§ Ausgewählter Text

┌──

So sah das Pfahlbaudorf auf dem Sechseläutenplatz aus
Die archäologischen Ausgrabungen beim Parkhaus Opéra haben Erstaunliches zutage gefördert. Und Rätselhaftes.
Die Stadt Zürich hatte schon vor 5000 Jahren eine Agglo, es gab Abgrenzungsstreitigkeiten unter den Quartieren, die in einem Mauerbau gipfelten, und es kam zur Übernutzung des Bodens, was zur Zersiedlung führte.
Die Auswertung der Funde im Bereich der Pfahlbaudörfer auf dem Sechseläutenplatz – der Ausgrabung Parkhaus Opéra – ist abgeschlossen und wurde gestern von Baudirektor Markus Kägi (SVP) und André Odermatt (SP), dem Vorsteher des städtischen Hochbaudepartements, den Medien vorgestellt. Sie geben erstaunlich detaillierte Einblicke ins Leben der jungsteinzeitlichen Zürcher.

└──

§ Bereitgestellte Daten
┌──

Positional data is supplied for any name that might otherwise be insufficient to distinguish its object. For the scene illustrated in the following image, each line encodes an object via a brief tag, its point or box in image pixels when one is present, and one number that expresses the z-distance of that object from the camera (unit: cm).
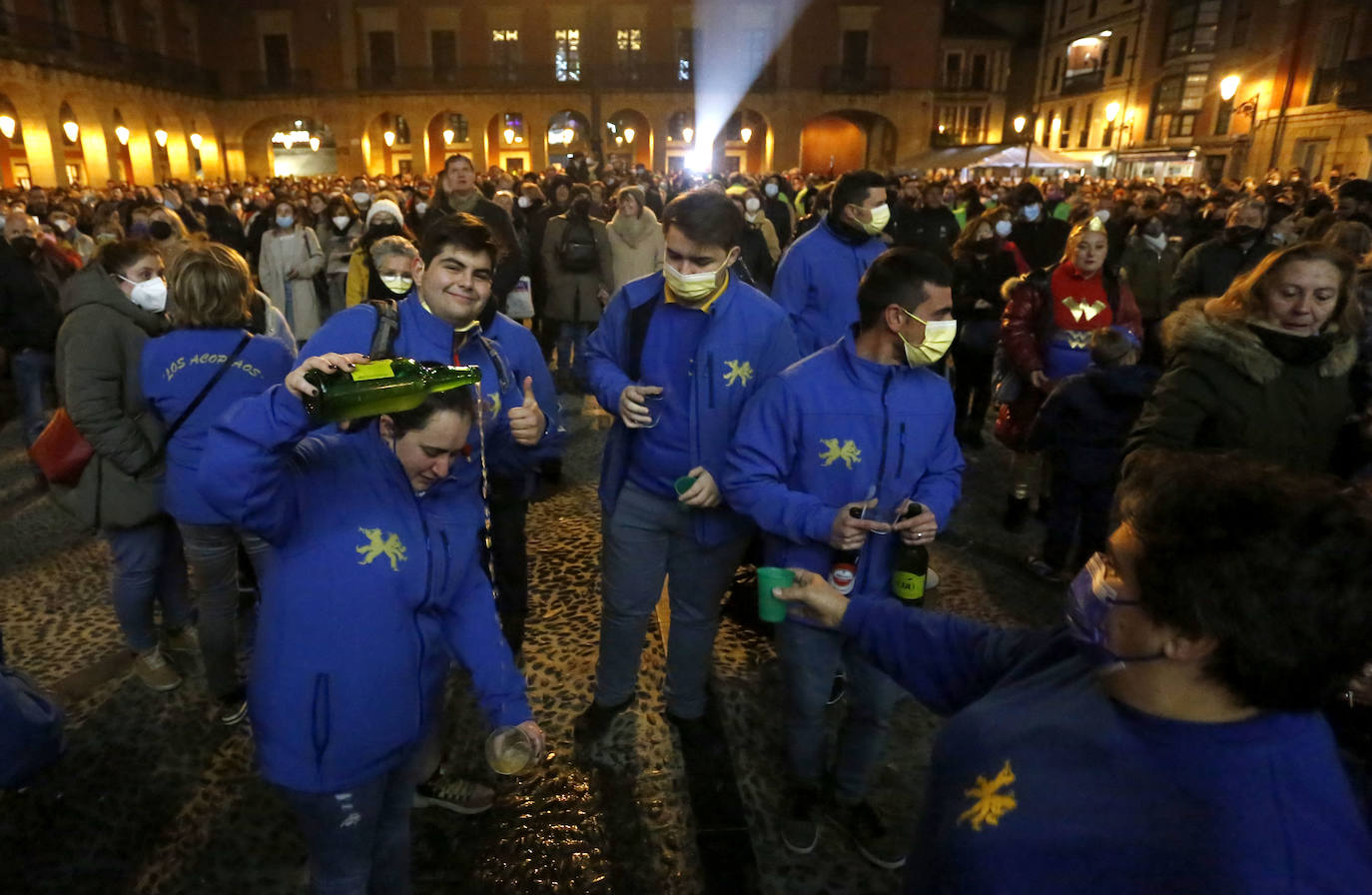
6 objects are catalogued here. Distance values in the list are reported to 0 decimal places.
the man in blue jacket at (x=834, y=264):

└──

§ Verständnis prüfen
[1] Schreiben Sie den Artikel über das Pfahlbaudorf ab, von „Die Auswertung der“ bis einschließlich „der jungsteinzeitlichen Zürcher.“.
[2] Nennen Sie alle Orte, die im Artikel über das Pfahlbaudorf mit ihrem Eigennamen vorkommen.
[3] Setzen Sie den Artikel über das Pfahlbaudorf auf dem Sechseläutenplatz im Anschluss an seinen letzten Satz fort.
Die Auflistung stammt aus einer anderen Quelle.

§ Gelöste Aufgaben
[1]
Die Auswertung der Funde im Bereich der Pfahlbaudörfer auf dem Sechseläutenplatz – der Ausgrabung Parkhaus Opéra – ist abgeschlossen und wurde gestern von Baudirektor Markus Kägi (SVP) und André Odermatt (SP), dem Vorsteher des städtischen Hochbaudepartements, den Medien vorgestellt. Sie geben erstaunlich detaillierte Einblicke ins Leben der jungsteinzeitlichen Zürcher.

[2] Sechseläutenplatz, Parkhaus Opéra, Zürich

[3]
Leben in Reihenhäuschen
Rund 20'000 Hölzer wurden zutage gefördert, und die auf den Jahrringen beruhende denrochronologische Auswertung, mit der man aufzeigen kann, wann ein Baum gefällt wurde, ergibt: Zwischen 3234 und 2727 v. Chr. wurden auf dem Raum nacheinander acht Siedlungen errichtet.
«In Zürich gab es offenbar schon vor 5000 Jahren so etwas wie eine Raumordnung», stellt André Odermatt fest. Tatsächlich waren die Häuser in strenger Ordnung ausgerichtete Reihenhäuschen mit zentralen Gassen. Das Dorf heisst bei den Archäologen Opéra 3. Schätzungsweise 130 bis 300 Menschen lebten dort gleichzeitig.
Der Dorfstreit
Und offenbar gab es auch schon Dorfstreit. Das Dorf war nämlich in drei Quartiere unterteilt, die mit einem Palisadenzaun aus Pappelholz voneinander abgegrenzt waren. Die Funde zeigen, dass sich auch die Gepflogenheiten dieser Quartierbewohner unterschieden.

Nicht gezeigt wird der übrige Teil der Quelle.